WORK TASK:
Return every record verbatim.

Stored records:
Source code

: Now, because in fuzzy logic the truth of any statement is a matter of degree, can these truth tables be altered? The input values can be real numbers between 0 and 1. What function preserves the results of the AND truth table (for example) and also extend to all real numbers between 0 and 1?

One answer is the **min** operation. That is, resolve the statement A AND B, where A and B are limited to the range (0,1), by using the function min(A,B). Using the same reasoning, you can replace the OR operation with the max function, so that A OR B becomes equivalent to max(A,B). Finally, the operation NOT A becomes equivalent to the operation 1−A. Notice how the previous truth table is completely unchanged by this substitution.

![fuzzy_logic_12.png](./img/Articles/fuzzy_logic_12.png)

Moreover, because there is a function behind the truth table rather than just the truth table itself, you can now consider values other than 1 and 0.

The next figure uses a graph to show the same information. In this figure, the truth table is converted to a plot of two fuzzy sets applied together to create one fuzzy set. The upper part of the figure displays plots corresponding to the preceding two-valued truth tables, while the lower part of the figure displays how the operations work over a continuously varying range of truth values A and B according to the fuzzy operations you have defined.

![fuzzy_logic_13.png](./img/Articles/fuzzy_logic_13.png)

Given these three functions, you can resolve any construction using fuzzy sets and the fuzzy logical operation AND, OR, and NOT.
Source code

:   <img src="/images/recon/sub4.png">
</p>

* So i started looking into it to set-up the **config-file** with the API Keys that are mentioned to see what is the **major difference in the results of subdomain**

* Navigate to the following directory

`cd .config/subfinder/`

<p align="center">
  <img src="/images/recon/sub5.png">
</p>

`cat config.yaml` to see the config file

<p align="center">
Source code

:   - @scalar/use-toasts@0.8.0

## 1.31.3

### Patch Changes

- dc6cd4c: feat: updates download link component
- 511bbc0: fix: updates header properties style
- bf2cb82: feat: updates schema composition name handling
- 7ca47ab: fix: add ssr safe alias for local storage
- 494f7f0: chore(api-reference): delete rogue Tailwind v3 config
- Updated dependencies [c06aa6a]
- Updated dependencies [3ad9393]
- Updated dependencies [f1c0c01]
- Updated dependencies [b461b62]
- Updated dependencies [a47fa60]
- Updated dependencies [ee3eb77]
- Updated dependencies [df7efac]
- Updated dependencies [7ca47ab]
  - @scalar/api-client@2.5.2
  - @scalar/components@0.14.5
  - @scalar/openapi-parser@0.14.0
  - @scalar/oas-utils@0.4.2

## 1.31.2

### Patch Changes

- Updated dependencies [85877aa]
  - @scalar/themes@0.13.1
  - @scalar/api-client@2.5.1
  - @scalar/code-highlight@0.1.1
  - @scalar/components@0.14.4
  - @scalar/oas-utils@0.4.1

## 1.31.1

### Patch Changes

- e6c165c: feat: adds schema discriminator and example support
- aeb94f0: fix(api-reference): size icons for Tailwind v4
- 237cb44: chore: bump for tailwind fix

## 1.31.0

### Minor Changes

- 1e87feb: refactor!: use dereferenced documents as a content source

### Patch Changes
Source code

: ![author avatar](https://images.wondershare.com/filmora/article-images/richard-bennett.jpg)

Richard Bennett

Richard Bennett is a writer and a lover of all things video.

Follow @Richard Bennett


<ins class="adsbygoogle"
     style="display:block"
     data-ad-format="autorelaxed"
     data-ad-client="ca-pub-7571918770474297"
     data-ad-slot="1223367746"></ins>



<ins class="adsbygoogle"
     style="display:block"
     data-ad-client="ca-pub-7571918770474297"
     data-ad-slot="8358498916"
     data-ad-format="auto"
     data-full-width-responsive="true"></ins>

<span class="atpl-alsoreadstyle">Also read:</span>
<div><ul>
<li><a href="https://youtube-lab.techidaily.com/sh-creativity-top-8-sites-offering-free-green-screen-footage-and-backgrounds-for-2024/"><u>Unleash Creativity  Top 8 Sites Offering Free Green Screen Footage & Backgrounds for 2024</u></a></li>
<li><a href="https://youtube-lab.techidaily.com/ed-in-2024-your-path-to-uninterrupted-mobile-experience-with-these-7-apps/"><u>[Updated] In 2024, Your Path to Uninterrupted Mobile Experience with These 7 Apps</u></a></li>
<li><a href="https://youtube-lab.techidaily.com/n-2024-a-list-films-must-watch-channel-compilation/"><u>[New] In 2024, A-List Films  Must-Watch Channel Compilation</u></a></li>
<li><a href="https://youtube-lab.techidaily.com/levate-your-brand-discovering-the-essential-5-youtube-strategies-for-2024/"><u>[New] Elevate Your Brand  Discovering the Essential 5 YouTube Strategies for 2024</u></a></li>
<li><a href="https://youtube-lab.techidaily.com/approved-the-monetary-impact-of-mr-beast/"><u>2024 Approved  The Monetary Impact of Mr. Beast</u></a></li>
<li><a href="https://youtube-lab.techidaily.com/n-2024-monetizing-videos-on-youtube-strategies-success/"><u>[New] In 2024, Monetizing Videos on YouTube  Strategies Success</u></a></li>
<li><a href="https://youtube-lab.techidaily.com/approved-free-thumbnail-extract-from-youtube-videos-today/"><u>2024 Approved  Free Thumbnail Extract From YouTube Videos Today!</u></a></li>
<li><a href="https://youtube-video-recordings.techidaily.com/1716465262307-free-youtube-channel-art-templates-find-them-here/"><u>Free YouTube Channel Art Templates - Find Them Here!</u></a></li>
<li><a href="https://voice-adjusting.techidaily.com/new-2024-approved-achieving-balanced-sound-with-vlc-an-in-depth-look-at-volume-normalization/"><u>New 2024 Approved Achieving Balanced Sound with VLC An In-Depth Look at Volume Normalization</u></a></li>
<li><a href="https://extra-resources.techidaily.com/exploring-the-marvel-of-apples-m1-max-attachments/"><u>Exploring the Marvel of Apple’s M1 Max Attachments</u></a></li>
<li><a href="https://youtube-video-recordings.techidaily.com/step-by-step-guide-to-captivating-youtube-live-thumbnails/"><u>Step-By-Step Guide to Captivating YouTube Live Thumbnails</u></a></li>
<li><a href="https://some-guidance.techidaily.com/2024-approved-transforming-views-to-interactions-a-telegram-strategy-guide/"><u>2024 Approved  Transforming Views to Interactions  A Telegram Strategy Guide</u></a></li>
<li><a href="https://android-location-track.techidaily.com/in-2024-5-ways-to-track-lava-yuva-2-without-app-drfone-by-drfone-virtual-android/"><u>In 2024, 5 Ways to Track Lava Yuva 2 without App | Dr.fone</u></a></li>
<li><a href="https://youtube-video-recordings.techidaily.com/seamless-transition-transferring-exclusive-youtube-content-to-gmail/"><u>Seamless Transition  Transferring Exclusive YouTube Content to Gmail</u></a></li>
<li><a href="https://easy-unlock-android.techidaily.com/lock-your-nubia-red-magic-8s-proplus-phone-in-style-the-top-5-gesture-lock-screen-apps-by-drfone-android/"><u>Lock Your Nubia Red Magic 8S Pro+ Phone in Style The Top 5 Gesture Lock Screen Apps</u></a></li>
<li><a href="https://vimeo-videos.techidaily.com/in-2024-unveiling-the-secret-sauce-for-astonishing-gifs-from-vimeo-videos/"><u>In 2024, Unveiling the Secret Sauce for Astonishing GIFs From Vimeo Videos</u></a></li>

TASK RESULT:
Source code

: Now, because in fuzzy logic the truth of any statement is a matter of degree, can these truth tables be altered? The input values can be real numbers between 0 and 1. What function preserves the results of the AND truth table (for example) and also extend to all real numbers between 0 and 1?

One answer is the **min** operation. That is, resolve the statement A AND B, where A and B are limited to the range (0,1), by using the function min(A,B). Using the same reasoning, you can replace the OR operation with the max function, so that A OR B becomes equivalent to max(A,B). Finally, the operation NOT A becomes equivalent to the operation 1−A. Notice how the previous truth table is completely unchanged by this substitution.

![fuzzy_logic_12.png](./img/Articles/fuzzy_logic_12.png)

Moreover, because there is a function behind the truth table rather than just the truth table itself, you can now consider values other than 1 and 0.

The next figure uses a graph to show the same information. In this figure, the truth table is converted to a plot of two fuzzy sets applied together to create one fuzzy set. The upper part of the figure displays plots corresponding to the preceding two-valued truth tables, while the lower part of the figure displays how the operations work over a continuously varying range of truth values A and B according to the fuzzy operations you have defined.

![fuzzy_logic_13.png](./img/Articles/fuzzy_logic_13.png)

Given these three functions, you can resolve any construction using fuzzy sets and the fuzzy logical operation AND, OR, and NOT.
Source code

:   <img src="/images/recon/sub4.png">
</p>

* So i started looking into it to set-up the **config-file** with the API Keys that are mentioned to see what is the **major difference in the results of subdomain**

* Navigate to the following directory

`cd .config/subfinder/`

<p align="center">
  <img src="/images/recon/sub5.png">
</p>

`cat config.yaml` to see the config file

<p align="center">
Source code

:   - @scalar/use-toasts@0.8.0

## 1.31.3

### Patch Changes

- dc6cd4c: feat: updates download link component
- 511bbc0: fix: updates header properties style
- bf2cb82: feat: updates schema composition name handling
- 7ca47ab: fix: add ssr safe alias for local storage
- 494f7f0: chore(api-reference): delete rogue Tailwind v3 config
- Updated dependencies [c06aa6a]
- Updated dependencies [3ad9393]
- Updated dependencies [f1c0c01]
- Updated dependencies [b461b62]
- Updated dependencies [a47fa60]
- Updated dependencies [ee3eb77]
- Updated dependencies [df7efac]
- Updated dependencies [7ca47ab]
  - @scalar/api-client@2.5.2
  - @scalar/components@0.14.5
  - @scalar/openapi-parser@0.14.0
  - @scalar/oas-utils@0.4.2

## 1.31.2

### Patch Changes

- Updated dependencies [85877aa]
  - @scalar/themes@0.13.1
  - @scalar/api-client@2.5.1
  - @scalar/code-highlight@0.1.1
  - @scalar/components@0.14.4
  - @scalar/oas-utils@0.4.1

## 1.31.1

### Patch Changes

- e6c165c: feat: adds schema discriminator and example support
- aeb94f0: fix(api-reference): size icons for Tailwind v4
- 237cb44: chore: bump for tailwind fix

## 1.31.0

### Minor Changes

- 1e87feb: refactor!: use dereferenced documents as a content source

### Patch Changes
Source code

: ![author avatar](https://images.wondershare.com/filmora/article-images/richard-bennett.jpg)

Richard Bennett

Richard Bennett is a writer and a lover of all things video.

Follow @Richard Bennett


<ins class="adsbygoogle"
     style="display:block"
     data-ad-format="autorelaxed"
     data-ad-client="ca-pub-7571918770474297"
     data-ad-slot="1223367746"></ins>



<ins class="adsbygoogle"
     style="display:block"
     data-ad-client="ca-pub-7571918770474297"
     data-ad-slot="8358498916"
     data-ad-format="auto"
     data-full-width-responsive="true"></ins>

<span class="atpl-alsoreadstyle">Also read:</span>
<div><ul>
<li><a href="https://youtube-lab.techidaily.com/sh-creativity-top-8-sites-offering-free-green-screen-footage-and-backgrounds-for-2024/"><u>Unleash Creativity  Top 8 Sites Offering Free Green Screen Footage & Backgrounds for 2024</u></a></li>
<li><a href="https://youtube-lab.techidaily.com/ed-in-2024-your-path-to-uninterrupted-mobile-experience-with-these-7-apps/"><u>[Updated] In 2024, Your Path to Uninterrupted Mobile Experience with These 7 Apps</u></a></li>
<li><a href="https://youtube-lab.techidaily.com/n-2024-a-list-films-must-watch-channel-compilation/"><u>[New] In 2024, A-List Films  Must-Watch Channel Compilation</u></a></li>
<li><a href="https://youtube-lab.techidaily.com/levate-your-brand-discovering-the-essential-5-youtube-strategies-for-2024/"><u>[New] Elevate Your Brand  Discovering the Essential 5 YouTube Strategies for 2024</u></a></li>
<li><a href="https://youtube-lab.techidaily.com/approved-the-monetary-impact-of-mr-beast/"><u>2024 Approved  The Monetary Impact of Mr. Beast</u></a></li>
<li><a href="https://youtube-lab.techidaily.com/n-2024-monetizing-videos-on-youtube-strategies-success/"><u>[New] In 2024, Monetizing Videos on YouTube  Strategies Success</u></a></li>
<li><a href="https://youtube-lab.techidaily.com/approved-free-thumbnail-extract-from-youtube-videos-today/"><u>2024 Approved  Free Thumbnail Extract From YouTube Videos Today!</u></a></li>
<li><a href="https://youtube-video-recordings.techidaily.com/1716465262307-free-youtube-channel-art-templates-find-them-here/"><u>Free YouTube Channel Art Templates - Find Them Here!</u></a></li>
<li><a href="https://voice-adjusting.techidaily.com/new-2024-approved-achieving-balanced-sound-with-vlc-an-in-depth-look-at-volume-normalization/"><u>New 2024 Approved Achieving Balanced Sound with VLC An In-Depth Look at Volume Normalization</u></a></li>
<li><a href="https://extra-resources.techidaily.com/exploring-the-marvel-of-apples-m1-max-attachments/"><u>Exploring the Marvel of Apple’s M1 Max Attachments</u></a></li>
<li><a href="https://youtube-video-recordings.techidaily.com/step-by-step-guide-to-captivating-youtube-live-thumbnails/"><u>Step-By-Step Guide to Captivating YouTube Live Thumbnails</u></a></li>
<li><a href="https://some-guidance.techidaily.com/2024-approved-transforming-views-to-interactions-a-telegram-strategy-guide/"><u>2024 Approved  Transforming Views to Interactions  A Telegram Strategy Guide</u></a></li>
<li><a href="https://android-location-track.techidaily.com/in-2024-5-ways-to-track-lava-yuva-2-without-app-drfone-by-drfone-virtual-android/"><u>In 2024, 5 Ways to Track Lava Yuva 2 without App | Dr.fone</u></a></li>
<li><a href="https://youtube-video-recordings.techidaily.com/seamless-transition-transferring-exclusive-youtube-content-to-gmail/"><u>Seamless Transition  Transferring Exclusive YouTube Content to Gmail</u></a></li>
<li><a href="https://easy-unlock-android.techidaily.com/lock-your-nubia-red-magic-8s-proplus-phone-in-style-the-top-5-gesture-lock-screen-apps-by-drfone-android/"><u>Lock Your Nubia Red Magic 8S Pro+ Phone in Style The Top 5 Gesture Lock Screen Apps</u></a></li>
<li><a href="https://vimeo-videos.techidaily.com/in-2024-unveiling-the-secret-sauce-for-astonishing-gifs-from-vimeo-videos/"><u>In 2024, Unveiling the Secret Sauce for Astonishing GIFs From Vimeo Videos</u></a></li>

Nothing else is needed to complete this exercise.